#### [TASK OBJECTIVE]
Transcribe each of the items below verbatim, omitting the pictures from your transcription.

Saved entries

- - - - -

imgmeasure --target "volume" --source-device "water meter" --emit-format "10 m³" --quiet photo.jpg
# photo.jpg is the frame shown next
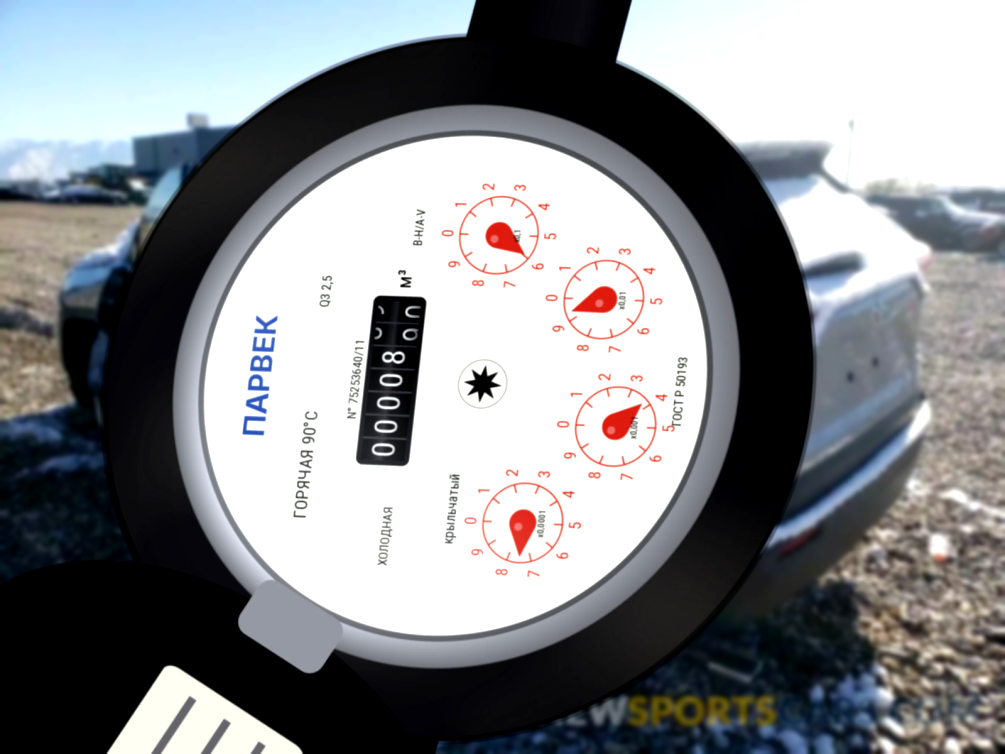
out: 889.5937 m³
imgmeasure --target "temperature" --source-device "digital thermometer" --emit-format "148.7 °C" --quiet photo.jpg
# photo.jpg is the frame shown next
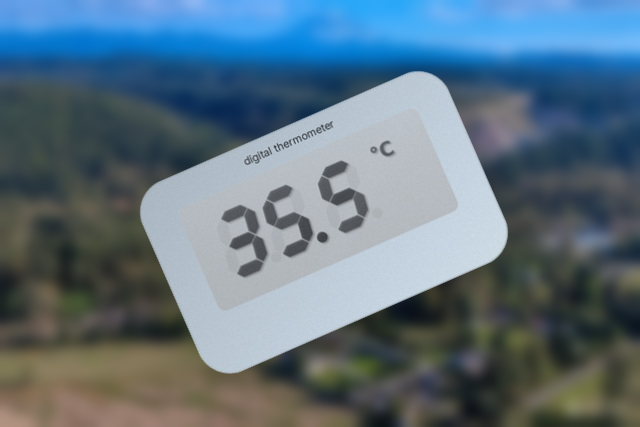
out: 35.5 °C
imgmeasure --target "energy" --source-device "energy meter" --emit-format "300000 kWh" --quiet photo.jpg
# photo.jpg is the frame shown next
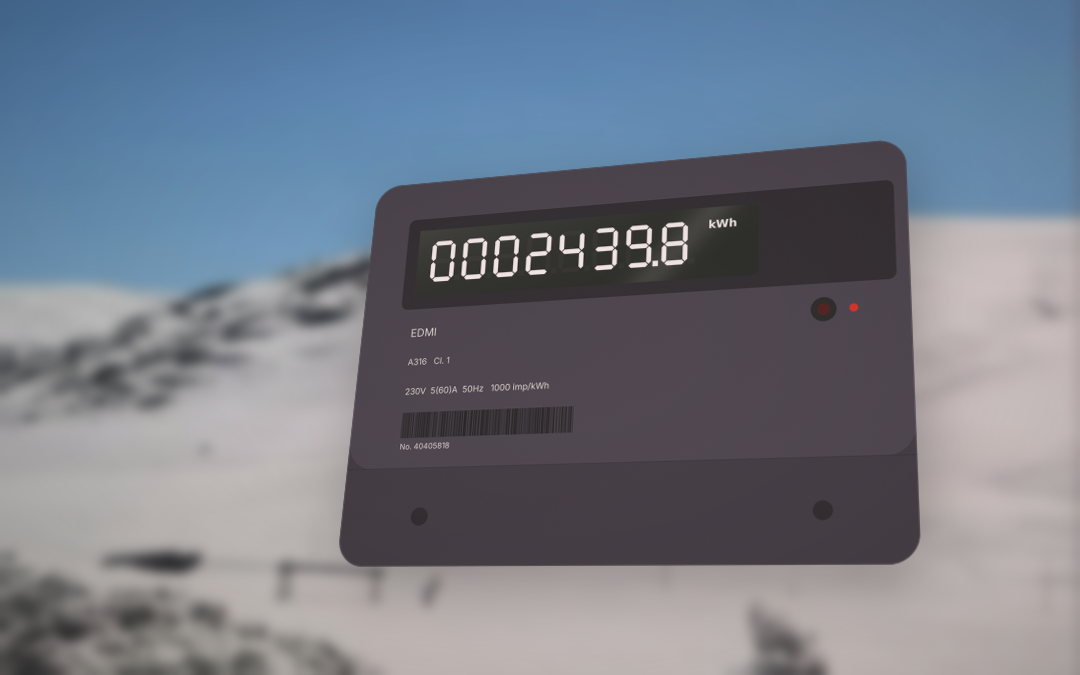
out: 2439.8 kWh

- - - - -

#### [SOLUTION TO THIS EXERCISE]
imgmeasure --target "volume" --source-device "water meter" --emit-format "10 m³" --quiet photo.jpg
# photo.jpg is the frame shown next
out: 889.5937 m³
imgmeasure --target "temperature" --source-device "digital thermometer" --emit-format "148.7 °C" --quiet photo.jpg
# photo.jpg is the frame shown next
out: 35.5 °C
imgmeasure --target "energy" --source-device "energy meter" --emit-format "300000 kWh" --quiet photo.jpg
# photo.jpg is the frame shown next
out: 2439.8 kWh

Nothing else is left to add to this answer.